*** Exercise text ***

Quite a while back I had a Strat on a wall hanger directly above my Jazz Aerodyne bass on a floor stand. Great crashing noise one day and the hanger had fallen out of the wall. The Strat somehow missed the Jazz by an inch or so and neither was damaged. There was a thread at the time about hangers falling out of flaky walls, and the need for longer screws than hangers standardly come with. 

I've never damaged a bass during a gig, but I've hit a headstock hard enough against a wall to need re-tuning. (In my extremely small local venue.) 

I worked in a shop for a number of years...

One summer (2003) I worked in the Stockport branch...there was a guy I worked with who was decent enough, just no social skills.

i said we should re-display some guitars as we were quiet and at least if people came in, the display would look ace and entice the few customers that we had that week to buy.

He agreed and set about disagreeing with everything I suggested, so I walked off and left him to it.

upon my return from lunch or a fag break, this lad had set up an awful display and up high were some USA G&L basses, as He gloated about the majestic display he’d conjured up there was a loud “ping” and down came an L-1000 or 1500 into a lower hung set of ASAT and Commanche/s-500/legacy guitars...BOOOM CLANG CLUNK KERRANG!!! THUMP.

*** End of Exercise text ***
*** Dataset content ***

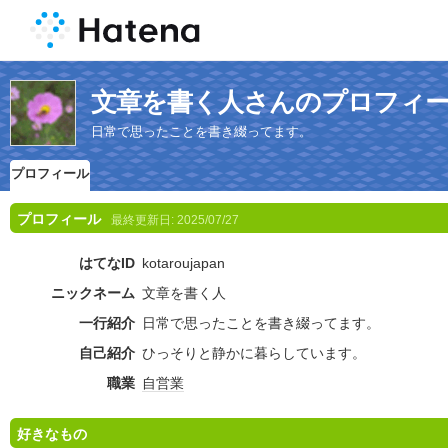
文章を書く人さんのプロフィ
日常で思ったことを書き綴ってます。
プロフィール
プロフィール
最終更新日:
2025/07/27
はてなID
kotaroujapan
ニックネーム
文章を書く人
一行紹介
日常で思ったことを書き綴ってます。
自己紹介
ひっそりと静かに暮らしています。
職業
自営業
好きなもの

*** End of Dataset content ***
*** Dataset content ***

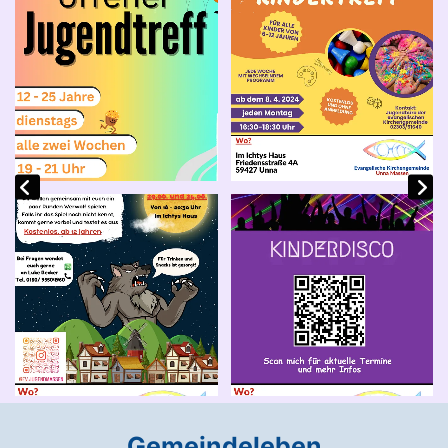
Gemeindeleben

*** End of Dataset content ***

Problem to work on: Extend the forum post about guitars and basses falling from wall hangers, picking up right after its last line. The material placed after the text comes from a separate, unrelated source.

Reply to the task:
About 10 guitars on the floor, and the sorriest looking G&L bass ever.

it’d landed on a Line 6 Flextone and folded the top Chassis of the amp.

couldnt believe it.

Anyhow, we got a round bollocking - I’d only been there two months and somehow some of the blame was imparted onto me.

About 4/5 years later, I warned of this tale to a cocksure colleague (who ended up as store manager) who proceeded to destroy a wall of Manuel Rodriguez classical guitars in much the same manner...(he actually overloaded the run of slatwall mdf shop fitting stuff...and the front layer of the wall effectively peeled off).

bloody waste of nice instruments.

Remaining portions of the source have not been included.